Unfortunately, despite efforts by the Gallery to acquire at least one painting by Copas of the type that had initially provided the impetus to young painters like Trusttum and Clairmont, none were available. This resulted in Copas being represented by works of marginal interest within the terms of the exhibition or, indeed, as paintings. Only Galactic had anything of substance to offer. Here there was a convincing sense of depth appropriate to the title, as well as texture and a restricted use of colour that supported the painting's theme. Despite some of the written ideas expressed in the recent work, this was dominated by what seemed to be an indulgence in introspection.
Philip Trusttum was represented by five paintings; but these were uneven in quality. Although Blind Hall contained some fine areas of brush-work there were also inconsistencies which, in the final analysis, rendered it a shade disappointing. Dominating his selection was a very painterly work, West Wall Mobile, that not only had a richness in the limited imagery used, but was supported by his cross-hatching technique. The pastel-like brown and yellow hues produced by this method were contrasted with the denser paint of the small, but pictorially important, triangular shapes.
Two of the paintings, Home James and Bedford, were executed in a style that suggested colour pencil drawings with large areas of untouched raw canvas to which the artist had added a strong element of whimsy in the way the suggestive images were treated. Bedford was the better organized of the two, with its host of details under greater control. Home James, however, was compositionally more daring.
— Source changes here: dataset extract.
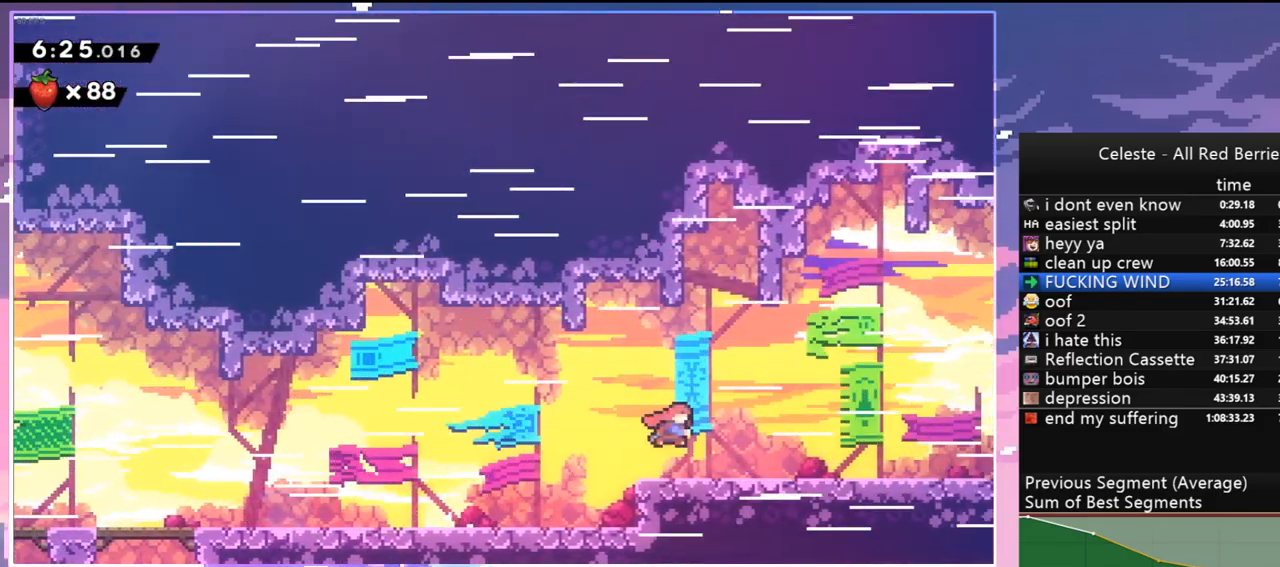
{"keys": ["dash", "down", "right"], "events": [[67, "dash", "up"], [167, "dash", "down"], [167, "jump", "down"], [200, "jump", "up"], [250, "dash", "up"], [400, "jump", "down"], [450, "dash", "down"], [450, "jump", "up"]]}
The remaining work, Darts, combined both methods, and thus acted as a link between the two approaches demonstrated in the selection. 'The dart-board reference was typical of the humble origin of much of Trusttum's recent imagery.
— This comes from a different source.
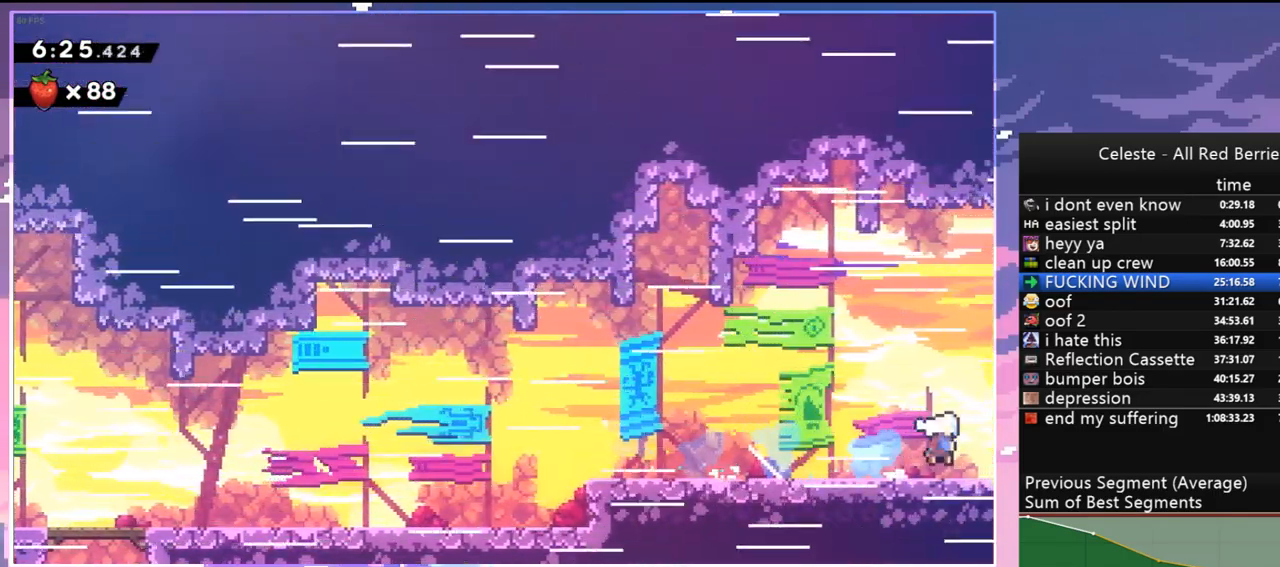
{"keys": ["right"], "events": [[33, "dash", "up"], [317, "down", "up"]]}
The three Clairmont paintings were good representative examples of this artist's work; and because of this they largely dominated the exhibition. The unfinished Telephone Triptych may have had odd areas as yet not fully resolved, but the panel inscribed 'crisis' had a boldness and strength of form, colour and pictorial movement that matched his best work. The strong greens, yellows and reds found in this painting and in Chair saw a return of Clairmont's earlier practice of delineating and underscoring the various images with an expressive black line that varied in thickness and intensity. Quieter, (and slightly more complicated pictorially) Remembrance of Things Past was impressive in a way that was both typical as well as being at variance with his recent use of symbolic imagery. The undertow implied by the title seemed to have been stressed by the almost hidden eye-like images found throughout the painting.